A run of records

-- start --

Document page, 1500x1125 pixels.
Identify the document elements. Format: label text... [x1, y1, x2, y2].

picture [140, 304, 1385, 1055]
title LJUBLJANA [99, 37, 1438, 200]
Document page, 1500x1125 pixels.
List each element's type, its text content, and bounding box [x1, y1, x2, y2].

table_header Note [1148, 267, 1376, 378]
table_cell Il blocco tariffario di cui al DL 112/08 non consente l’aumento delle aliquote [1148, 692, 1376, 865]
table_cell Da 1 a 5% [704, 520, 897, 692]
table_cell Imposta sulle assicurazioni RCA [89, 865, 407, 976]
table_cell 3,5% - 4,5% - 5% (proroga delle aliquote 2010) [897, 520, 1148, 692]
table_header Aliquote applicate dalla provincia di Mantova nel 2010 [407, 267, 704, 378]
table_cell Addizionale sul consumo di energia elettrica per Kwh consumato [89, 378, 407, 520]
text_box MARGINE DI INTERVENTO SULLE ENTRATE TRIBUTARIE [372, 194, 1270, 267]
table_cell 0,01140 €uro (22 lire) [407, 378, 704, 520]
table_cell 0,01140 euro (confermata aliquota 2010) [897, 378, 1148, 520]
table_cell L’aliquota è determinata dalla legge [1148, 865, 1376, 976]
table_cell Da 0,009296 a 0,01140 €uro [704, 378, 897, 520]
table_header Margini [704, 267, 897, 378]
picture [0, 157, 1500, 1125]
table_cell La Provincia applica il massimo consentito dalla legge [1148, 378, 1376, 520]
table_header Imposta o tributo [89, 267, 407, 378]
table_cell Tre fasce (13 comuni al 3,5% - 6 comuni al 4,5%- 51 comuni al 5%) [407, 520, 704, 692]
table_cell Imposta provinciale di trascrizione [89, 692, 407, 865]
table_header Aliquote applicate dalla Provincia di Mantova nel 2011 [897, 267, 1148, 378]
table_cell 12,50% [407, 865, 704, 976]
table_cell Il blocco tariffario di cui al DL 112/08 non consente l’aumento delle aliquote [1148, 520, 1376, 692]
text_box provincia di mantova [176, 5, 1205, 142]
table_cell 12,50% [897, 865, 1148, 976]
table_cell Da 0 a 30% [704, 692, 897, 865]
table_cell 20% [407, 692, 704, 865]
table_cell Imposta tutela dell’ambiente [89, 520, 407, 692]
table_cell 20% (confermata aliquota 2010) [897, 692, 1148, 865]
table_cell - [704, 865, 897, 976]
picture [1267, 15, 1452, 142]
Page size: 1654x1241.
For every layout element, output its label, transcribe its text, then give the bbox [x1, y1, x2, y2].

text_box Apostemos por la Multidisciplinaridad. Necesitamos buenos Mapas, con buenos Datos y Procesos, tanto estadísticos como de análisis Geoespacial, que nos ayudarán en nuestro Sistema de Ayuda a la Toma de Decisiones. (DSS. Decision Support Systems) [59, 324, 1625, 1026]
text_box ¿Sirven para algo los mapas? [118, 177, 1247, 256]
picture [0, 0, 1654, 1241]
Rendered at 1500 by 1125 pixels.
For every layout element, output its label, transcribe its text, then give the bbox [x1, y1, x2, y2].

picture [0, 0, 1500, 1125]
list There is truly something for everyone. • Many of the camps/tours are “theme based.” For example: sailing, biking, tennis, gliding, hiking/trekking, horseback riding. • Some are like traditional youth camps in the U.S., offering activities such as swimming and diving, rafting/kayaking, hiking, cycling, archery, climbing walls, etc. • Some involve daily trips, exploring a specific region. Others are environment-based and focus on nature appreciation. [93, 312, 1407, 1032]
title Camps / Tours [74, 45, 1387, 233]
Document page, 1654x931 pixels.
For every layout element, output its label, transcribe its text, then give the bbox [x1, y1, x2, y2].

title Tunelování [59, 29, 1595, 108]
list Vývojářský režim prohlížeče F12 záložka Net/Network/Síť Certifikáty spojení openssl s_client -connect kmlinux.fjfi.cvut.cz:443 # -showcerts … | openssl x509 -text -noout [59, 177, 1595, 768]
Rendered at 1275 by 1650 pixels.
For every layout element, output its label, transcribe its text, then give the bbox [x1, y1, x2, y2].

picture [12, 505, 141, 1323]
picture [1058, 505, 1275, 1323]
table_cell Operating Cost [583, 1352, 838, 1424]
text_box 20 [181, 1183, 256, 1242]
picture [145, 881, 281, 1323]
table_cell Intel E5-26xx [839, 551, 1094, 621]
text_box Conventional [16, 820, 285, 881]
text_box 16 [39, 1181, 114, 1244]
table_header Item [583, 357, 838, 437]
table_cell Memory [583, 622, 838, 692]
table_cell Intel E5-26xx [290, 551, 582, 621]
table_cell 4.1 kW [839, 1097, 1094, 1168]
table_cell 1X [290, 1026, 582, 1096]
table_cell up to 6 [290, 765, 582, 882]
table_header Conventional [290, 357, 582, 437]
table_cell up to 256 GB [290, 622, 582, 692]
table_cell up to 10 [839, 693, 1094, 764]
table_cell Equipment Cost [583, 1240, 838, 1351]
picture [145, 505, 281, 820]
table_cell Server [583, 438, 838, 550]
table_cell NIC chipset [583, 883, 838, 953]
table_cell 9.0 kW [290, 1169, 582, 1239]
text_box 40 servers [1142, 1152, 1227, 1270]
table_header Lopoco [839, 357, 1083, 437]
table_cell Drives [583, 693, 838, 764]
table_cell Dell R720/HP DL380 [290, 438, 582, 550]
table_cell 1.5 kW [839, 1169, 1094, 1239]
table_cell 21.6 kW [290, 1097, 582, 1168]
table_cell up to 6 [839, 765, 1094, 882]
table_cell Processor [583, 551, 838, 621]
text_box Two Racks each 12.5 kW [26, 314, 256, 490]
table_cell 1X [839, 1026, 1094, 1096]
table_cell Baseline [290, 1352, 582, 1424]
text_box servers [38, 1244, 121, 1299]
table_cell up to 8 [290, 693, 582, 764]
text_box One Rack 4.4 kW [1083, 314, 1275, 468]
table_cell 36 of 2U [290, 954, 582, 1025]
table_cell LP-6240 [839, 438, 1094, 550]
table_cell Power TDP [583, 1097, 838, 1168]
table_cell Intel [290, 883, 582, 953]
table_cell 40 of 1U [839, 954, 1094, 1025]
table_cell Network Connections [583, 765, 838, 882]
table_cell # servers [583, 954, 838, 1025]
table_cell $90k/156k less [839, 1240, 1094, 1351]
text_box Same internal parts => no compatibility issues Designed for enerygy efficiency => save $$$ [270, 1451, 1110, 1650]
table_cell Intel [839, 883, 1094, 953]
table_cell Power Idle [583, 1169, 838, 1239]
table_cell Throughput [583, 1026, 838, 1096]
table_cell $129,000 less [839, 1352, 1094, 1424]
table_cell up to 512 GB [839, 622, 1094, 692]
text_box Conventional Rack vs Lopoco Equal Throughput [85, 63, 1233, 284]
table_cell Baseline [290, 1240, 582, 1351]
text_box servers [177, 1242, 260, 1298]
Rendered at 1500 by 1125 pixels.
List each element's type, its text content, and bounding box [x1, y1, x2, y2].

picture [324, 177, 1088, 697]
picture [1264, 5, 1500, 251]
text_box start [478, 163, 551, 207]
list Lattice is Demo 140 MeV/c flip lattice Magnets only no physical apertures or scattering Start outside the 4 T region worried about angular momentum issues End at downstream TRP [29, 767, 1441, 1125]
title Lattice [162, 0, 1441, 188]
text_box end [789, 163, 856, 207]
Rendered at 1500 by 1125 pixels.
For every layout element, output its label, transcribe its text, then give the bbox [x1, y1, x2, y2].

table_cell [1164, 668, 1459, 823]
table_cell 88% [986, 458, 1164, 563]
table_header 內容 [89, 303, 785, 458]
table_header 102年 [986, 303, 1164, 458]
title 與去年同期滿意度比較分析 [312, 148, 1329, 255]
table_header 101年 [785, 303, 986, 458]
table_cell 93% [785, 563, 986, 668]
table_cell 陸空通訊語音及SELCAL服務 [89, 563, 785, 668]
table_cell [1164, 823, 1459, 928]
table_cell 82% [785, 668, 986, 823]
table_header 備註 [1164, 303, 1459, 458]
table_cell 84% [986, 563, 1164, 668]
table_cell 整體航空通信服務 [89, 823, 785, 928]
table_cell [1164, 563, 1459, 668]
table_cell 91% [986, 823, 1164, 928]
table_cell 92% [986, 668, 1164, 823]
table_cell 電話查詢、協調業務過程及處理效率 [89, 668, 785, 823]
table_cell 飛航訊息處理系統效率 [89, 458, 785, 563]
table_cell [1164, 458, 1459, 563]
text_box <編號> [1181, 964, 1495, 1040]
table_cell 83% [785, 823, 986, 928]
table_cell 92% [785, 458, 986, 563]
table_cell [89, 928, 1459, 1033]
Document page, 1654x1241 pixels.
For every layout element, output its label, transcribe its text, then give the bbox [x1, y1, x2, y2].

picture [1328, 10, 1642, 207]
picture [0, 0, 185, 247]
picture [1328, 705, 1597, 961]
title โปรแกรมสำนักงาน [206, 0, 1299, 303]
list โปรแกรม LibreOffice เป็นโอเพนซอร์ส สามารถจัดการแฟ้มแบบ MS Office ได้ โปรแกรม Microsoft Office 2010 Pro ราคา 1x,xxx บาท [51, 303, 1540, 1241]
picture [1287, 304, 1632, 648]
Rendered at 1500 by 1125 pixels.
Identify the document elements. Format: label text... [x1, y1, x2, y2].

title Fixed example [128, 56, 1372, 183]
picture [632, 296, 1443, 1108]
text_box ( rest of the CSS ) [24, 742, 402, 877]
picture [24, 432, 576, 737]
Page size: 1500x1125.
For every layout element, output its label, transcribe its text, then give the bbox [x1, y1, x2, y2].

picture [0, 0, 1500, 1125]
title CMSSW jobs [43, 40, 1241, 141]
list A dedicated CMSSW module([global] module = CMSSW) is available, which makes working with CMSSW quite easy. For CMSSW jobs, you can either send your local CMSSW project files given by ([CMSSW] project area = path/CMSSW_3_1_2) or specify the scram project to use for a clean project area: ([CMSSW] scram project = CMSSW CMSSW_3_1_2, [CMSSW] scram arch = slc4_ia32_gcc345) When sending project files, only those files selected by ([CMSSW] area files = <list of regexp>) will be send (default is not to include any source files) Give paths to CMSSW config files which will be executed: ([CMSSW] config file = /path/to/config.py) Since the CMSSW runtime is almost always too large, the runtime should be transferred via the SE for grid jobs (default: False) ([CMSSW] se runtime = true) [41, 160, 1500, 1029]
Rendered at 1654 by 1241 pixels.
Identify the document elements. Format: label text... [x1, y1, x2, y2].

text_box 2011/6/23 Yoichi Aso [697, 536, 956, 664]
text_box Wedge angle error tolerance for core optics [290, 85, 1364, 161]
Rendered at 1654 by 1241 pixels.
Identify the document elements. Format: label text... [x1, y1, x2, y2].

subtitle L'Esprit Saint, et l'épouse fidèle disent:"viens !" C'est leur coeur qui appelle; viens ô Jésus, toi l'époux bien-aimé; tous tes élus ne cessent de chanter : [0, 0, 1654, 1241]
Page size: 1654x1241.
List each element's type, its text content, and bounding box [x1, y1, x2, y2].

-- end --

Repeat word for word the stretch of material from the line containing "Document page, 1654x931 pixels." through the line containing "list Vývojářský režim", both ends included.

Document page, 1654x931 pixels.
For every layout element, output its label, transcribe its text, then give the bbox [x1, y1, x2, y2].

title Tunelování [59, 29, 1595, 108]
list Vývojářský režim prohlížeče F12 záložka Net/Network/Síť Certifikáty spojení openssl s_client -connect kmlinux.fjfi.cvut.cz:443 # -showcerts … | openssl x509 -text -noout [59, 177, 1595, 768]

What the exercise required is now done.